**PROMPT**
State how many lines of the entries hold the string "editor", and output nothing but that count.

**EXERCISE INPUTS**
□ □ □ □ □

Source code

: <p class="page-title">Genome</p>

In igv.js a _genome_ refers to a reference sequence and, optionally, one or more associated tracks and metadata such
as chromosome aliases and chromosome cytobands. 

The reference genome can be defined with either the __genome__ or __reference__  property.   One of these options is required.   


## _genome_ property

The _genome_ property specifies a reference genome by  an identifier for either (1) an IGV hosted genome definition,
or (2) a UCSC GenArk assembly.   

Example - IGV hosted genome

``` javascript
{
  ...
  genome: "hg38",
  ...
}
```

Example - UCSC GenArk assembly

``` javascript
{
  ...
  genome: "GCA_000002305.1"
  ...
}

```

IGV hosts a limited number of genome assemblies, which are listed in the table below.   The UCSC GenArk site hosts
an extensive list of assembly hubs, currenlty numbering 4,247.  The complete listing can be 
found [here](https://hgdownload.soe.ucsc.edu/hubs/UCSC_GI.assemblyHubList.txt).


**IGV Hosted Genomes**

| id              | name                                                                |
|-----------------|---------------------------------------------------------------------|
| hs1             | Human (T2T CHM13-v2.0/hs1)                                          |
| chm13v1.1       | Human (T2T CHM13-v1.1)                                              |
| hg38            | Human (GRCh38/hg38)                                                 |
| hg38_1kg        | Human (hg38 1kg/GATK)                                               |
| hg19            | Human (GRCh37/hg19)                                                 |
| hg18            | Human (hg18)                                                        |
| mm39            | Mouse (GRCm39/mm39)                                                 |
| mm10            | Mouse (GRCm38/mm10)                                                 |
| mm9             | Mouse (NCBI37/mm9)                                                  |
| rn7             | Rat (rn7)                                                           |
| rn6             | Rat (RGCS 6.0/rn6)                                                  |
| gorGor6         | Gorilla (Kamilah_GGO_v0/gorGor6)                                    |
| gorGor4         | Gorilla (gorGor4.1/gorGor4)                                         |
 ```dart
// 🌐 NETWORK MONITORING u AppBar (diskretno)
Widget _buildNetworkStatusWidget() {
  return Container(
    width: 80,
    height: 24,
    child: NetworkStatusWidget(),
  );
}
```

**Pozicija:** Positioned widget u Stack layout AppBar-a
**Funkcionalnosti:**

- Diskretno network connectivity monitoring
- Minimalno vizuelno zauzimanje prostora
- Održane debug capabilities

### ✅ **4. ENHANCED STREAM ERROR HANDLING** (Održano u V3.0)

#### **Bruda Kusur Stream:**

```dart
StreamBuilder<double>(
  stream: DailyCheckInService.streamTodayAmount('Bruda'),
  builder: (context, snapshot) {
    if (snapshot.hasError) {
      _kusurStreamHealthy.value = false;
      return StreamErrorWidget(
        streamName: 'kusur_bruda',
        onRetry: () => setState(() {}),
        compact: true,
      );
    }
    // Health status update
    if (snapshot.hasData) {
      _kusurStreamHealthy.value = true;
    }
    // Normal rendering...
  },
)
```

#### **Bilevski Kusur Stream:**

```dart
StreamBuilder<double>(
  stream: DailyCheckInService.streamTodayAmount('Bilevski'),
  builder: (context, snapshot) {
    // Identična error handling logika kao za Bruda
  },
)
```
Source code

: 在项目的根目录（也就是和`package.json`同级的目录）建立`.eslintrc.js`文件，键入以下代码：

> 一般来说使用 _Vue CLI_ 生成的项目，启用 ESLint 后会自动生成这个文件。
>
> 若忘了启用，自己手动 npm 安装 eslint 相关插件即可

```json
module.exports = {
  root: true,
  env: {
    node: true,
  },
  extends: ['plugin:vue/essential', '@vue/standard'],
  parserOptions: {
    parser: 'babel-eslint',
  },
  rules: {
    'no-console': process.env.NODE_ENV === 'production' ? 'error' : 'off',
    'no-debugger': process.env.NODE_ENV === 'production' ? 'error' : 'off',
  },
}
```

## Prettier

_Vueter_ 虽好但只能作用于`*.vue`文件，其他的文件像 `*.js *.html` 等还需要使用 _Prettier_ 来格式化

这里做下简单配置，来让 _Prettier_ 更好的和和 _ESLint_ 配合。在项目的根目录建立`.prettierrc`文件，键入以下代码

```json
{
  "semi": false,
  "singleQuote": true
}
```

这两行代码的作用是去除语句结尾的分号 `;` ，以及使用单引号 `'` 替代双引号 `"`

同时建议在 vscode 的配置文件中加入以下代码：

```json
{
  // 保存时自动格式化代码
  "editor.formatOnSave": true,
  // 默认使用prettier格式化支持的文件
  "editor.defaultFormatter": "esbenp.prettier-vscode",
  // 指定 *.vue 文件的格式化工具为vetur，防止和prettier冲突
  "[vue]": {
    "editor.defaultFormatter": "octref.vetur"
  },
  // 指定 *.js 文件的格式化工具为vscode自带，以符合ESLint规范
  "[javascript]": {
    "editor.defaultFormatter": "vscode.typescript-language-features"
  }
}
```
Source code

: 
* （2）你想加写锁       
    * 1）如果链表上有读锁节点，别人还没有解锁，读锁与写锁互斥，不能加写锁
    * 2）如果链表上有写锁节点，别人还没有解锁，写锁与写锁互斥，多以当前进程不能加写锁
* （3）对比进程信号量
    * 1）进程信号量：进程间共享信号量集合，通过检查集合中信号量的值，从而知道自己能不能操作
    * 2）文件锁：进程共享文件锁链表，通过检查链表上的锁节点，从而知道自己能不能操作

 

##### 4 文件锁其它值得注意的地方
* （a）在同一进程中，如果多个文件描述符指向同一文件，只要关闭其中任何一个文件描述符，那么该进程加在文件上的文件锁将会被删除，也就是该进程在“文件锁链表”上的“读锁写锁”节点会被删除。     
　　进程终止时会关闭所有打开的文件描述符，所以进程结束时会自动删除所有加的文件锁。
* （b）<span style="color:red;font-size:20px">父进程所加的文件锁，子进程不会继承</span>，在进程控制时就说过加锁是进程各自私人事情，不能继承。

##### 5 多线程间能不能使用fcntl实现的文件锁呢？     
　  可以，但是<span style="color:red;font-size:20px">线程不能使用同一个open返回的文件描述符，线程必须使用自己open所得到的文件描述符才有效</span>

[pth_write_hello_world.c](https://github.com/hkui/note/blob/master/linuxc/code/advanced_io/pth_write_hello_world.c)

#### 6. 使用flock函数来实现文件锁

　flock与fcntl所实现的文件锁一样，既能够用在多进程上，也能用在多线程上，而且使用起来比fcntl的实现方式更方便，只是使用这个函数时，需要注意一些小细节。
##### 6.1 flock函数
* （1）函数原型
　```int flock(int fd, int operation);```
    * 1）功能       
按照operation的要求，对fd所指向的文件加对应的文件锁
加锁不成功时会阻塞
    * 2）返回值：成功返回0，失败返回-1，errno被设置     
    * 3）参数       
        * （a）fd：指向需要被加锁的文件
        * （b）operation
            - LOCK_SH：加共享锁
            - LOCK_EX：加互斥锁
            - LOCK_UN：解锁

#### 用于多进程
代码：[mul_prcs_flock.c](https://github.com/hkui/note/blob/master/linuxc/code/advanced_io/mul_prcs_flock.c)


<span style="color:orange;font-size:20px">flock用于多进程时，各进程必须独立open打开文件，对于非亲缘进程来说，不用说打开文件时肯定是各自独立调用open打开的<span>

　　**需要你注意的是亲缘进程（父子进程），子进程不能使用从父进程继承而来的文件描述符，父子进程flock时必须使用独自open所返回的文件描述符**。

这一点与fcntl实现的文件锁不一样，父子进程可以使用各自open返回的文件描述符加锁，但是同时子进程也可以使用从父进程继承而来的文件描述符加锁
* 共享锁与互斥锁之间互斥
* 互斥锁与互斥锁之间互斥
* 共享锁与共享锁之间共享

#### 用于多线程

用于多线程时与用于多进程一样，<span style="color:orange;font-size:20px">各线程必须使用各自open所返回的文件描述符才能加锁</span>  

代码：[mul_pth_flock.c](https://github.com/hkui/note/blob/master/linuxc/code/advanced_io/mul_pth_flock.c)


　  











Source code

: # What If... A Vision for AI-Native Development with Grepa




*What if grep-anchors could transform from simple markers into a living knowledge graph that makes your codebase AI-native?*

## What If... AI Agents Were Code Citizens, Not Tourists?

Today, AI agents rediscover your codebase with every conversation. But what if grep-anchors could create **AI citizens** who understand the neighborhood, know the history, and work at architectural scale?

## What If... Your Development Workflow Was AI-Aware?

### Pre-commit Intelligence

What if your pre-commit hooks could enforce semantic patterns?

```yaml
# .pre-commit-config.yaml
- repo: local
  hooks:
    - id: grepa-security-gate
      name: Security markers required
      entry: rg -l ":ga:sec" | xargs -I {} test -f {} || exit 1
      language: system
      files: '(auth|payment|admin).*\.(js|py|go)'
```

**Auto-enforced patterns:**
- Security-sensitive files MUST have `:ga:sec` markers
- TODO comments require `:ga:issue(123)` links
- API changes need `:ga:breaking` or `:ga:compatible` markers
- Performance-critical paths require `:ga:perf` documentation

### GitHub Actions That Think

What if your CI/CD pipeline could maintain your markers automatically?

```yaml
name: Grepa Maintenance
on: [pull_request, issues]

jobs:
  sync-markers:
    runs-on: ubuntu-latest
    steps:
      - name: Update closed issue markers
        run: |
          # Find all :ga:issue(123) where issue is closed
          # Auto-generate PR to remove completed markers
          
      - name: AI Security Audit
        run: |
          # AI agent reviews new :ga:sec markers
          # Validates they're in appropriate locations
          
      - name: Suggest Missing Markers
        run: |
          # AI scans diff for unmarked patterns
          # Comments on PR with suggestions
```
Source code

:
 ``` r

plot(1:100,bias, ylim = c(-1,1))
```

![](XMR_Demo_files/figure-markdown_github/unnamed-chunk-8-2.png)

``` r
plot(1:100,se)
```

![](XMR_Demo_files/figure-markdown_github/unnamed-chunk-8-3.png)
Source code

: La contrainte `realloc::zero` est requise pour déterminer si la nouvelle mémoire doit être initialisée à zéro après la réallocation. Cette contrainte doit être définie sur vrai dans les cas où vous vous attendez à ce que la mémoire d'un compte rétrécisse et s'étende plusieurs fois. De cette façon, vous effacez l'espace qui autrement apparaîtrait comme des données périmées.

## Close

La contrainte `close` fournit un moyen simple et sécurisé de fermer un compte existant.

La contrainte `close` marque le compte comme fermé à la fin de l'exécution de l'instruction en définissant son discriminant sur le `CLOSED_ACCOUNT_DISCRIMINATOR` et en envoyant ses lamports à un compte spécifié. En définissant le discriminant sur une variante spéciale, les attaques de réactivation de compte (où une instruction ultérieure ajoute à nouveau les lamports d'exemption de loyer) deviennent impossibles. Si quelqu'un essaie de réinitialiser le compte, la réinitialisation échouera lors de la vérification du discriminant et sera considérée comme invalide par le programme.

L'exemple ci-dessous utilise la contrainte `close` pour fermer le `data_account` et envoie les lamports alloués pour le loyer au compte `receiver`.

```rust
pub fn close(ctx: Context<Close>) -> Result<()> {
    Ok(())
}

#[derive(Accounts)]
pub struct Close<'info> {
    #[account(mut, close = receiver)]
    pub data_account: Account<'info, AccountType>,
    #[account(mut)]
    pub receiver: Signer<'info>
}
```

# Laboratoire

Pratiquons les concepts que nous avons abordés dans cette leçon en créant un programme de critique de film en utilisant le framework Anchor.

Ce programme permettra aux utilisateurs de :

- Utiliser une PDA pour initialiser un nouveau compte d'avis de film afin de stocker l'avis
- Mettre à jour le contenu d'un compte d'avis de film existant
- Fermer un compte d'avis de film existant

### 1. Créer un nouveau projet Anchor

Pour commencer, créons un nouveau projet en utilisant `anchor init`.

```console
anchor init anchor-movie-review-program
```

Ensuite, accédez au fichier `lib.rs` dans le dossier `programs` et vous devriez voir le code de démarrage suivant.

□ □ □ □ □

**REPLY**
4